- ACTION ITEM -
Every entry below, from first to last, should be copied exactly.

- Stored data entries -
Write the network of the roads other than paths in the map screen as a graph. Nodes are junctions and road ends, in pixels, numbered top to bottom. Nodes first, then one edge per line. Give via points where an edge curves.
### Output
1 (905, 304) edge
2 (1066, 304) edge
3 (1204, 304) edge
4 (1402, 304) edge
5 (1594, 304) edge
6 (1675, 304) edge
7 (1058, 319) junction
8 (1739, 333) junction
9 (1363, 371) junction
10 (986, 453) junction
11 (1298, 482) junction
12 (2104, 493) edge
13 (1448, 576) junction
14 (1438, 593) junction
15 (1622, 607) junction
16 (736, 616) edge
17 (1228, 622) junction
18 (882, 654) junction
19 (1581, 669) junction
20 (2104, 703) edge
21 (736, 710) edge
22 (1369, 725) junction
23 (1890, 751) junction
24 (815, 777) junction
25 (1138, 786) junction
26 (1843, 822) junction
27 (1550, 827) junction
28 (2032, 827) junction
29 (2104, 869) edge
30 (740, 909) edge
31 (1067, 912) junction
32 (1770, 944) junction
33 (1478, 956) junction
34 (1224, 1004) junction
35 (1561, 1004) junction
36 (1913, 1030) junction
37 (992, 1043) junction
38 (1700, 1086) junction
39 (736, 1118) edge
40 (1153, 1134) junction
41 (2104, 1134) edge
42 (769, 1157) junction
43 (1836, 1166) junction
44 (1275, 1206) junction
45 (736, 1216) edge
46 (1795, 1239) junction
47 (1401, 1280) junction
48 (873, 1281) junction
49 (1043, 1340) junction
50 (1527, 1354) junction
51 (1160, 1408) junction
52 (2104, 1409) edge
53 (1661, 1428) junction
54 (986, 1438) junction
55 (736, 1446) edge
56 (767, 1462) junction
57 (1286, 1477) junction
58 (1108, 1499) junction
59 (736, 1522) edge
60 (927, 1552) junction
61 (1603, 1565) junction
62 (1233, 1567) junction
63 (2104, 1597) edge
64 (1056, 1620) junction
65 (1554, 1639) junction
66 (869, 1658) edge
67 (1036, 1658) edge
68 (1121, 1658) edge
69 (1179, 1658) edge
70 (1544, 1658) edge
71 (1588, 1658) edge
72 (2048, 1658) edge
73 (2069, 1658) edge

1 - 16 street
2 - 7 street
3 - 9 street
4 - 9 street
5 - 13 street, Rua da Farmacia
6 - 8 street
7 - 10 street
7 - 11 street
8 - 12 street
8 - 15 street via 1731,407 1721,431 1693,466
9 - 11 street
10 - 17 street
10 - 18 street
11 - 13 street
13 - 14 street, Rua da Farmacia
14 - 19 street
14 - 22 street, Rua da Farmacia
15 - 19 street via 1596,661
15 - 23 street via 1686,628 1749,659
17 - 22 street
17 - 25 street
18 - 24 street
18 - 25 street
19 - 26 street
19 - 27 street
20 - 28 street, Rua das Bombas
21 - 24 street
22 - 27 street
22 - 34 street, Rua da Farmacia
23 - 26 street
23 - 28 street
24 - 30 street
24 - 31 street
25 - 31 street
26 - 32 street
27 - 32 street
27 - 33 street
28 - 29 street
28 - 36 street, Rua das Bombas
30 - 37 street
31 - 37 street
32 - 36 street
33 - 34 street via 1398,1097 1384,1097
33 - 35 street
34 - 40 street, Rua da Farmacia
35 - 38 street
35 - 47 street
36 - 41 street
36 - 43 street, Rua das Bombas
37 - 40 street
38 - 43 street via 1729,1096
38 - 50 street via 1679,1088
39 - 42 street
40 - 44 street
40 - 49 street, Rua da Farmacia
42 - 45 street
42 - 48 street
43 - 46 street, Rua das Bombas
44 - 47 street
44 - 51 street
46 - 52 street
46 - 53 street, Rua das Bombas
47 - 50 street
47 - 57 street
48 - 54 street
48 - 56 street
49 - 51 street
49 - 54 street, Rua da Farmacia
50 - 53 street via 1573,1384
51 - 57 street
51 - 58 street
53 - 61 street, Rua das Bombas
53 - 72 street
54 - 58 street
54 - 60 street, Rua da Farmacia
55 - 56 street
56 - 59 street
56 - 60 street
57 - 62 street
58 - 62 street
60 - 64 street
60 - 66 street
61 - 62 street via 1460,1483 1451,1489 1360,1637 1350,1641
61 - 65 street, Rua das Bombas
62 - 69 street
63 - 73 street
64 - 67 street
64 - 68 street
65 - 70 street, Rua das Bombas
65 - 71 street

- TASK RESULT -
Write the network of the roads other than paths in the map screen as a graph. Nodes are junctions and road ends, in pixels, numbered top to bottom. Nodes first, then one edge per line. Give via points where an edge curves.
### Output
1 (905, 304) edge
2 (1066, 304) edge
3 (1204, 304) edge
4 (1402, 304) edge
5 (1594, 304) edge
6 (1675, 304) edge
7 (1058, 319) junction
8 (1739, 333) junction
9 (1363, 371) junction
10 (986, 453) junction
11 (1298, 482) junction
12 (2104, 493) edge
13 (1448, 576) junction
14 (1438, 593) junction
15 (1622, 607) junction
16 (736, 616) edge
17 (1228, 622) junction
18 (882, 654) junction
19 (1581, 669) junction
20 (2104, 703) edge
21 (736, 710) edge
22 (1369, 725) junction
23 (1890, 751) junction
24 (815, 777) junction
25 (1138, 786) junction
26 (1843, 822) junction
27 (1550, 827) junction
28 (2032, 827) junction
29 (2104, 869) edge
30 (740, 909) edge
31 (1067, 912) junction
32 (1770, 944) junction
33 (1478, 956) junction
34 (1224, 1004) junction
35 (1561, 1004) junction
36 (1913, 1030) junction
37 (992, 1043) junction
38 (1700, 1086) junction
39 (736, 1118) edge
40 (1153, 1134) junction
41 (2104, 1134) edge
42 (769, 1157) junction
43 (1836, 1166) junction
44 (1275, 1206) junction
45 (736, 1216) edge
46 (1795, 1239) junction
47 (1401, 1280) junction
48 (873, 1281) junction
49 (1043, 1340) junction
50 (1527, 1354) junction
51 (1160, 1408) junction
52 (2104, 1409) edge
53 (1661, 1428) junction
54 (986, 1438) junction
55 (736, 1446) edge
56 (767, 1462) junction
57 (1286, 1477) junction
58 (1108, 1499) junction
59 (736, 1522) edge
60 (927, 1552) junction
61 (1603, 1565) junction
62 (1233, 1567) junction
63 (2104, 1597) edge
64 (1056, 1620) junction
65 (1554, 1639) junction
66 (869, 1658) edge
67 (1036, 1658) edge
68 (1121, 1658) edge
69 (1179, 1658) edge
70 (1544, 1658) edge
71 (1588, 1658) edge
72 (2048, 1658) edge
73 (2069, 1658) edge

1 - 16 street
2 - 7 street
3 - 9 street
4 - 9 street
5 - 13 street, Rua da Farmacia
6 - 8 street
7 - 10 street
7 - 11 street
8 - 12 street
8 - 15 street via 1731,407 1721,431 1693,466
9 - 11 street
10 - 17 street
10 - 18 street
11 - 13 street
13 - 14 street, Rua da Farmacia
14 - 19 street
14 - 22 street, Rua da Farmacia
15 - 19 street via 1596,661
15 - 23 street via 1686,628 1749,659
17 - 22 street
17 - 25 street
18 - 24 street
18 - 25 street
19 - 26 street
19 - 27 street
20 - 28 street, Rua das Bombas
21 - 24 street
22 - 27 street
22 - 34 street, Rua da Farmacia
23 - 26 street
23 - 28 street
24 - 30 street
24 - 31 street
25 - 31 street
26 - 32 street
27 - 32 street
27 - 33 street
28 - 29 street
28 - 36 street, Rua das Bombas
30 - 37 street
31 - 37 street
32 - 36 street
33 - 34 street via 1398,1097 1384,1097
33 - 35 street
34 - 40 street, Rua da Farmacia
35 - 38 street
35 - 47 street
36 - 41 street
36 - 43 street, Rua das Bombas
37 - 40 street
38 - 43 street via 1729,1096
38 - 50 street via 1679,1088
39 - 42 street
40 - 44 street
40 - 49 street, Rua da Farmacia
42 - 45 street
42 - 48 street
43 - 46 street, Rua das Bombas
44 - 47 street
44 - 51 street
46 - 52 street
46 - 53 street, Rua das Bombas
47 - 50 street
47 - 57 street
48 - 54 street
48 - 56 street
49 - 51 street
49 - 54 street, Rua da Farmacia
50 - 53 street via 1573,1384
51 - 57 street
51 - 58 street
53 - 61 street, Rua das Bombas
53 - 72 street
54 - 58 street
54 - 60 street, Rua da Farmacia
55 - 56 street
56 - 59 street
56 - 60 street
57 - 62 street
58 - 62 street
60 - 64 street
60 - 66 street
61 - 62 street via 1460,1483 1451,1489 1360,1637 1350,1641
61 - 65 street, Rua das Bombas
62 - 69 street
63 - 73 street
64 - 67 street
64 - 68 street
65 - 70 street, Rua das Bombas
65 - 71 street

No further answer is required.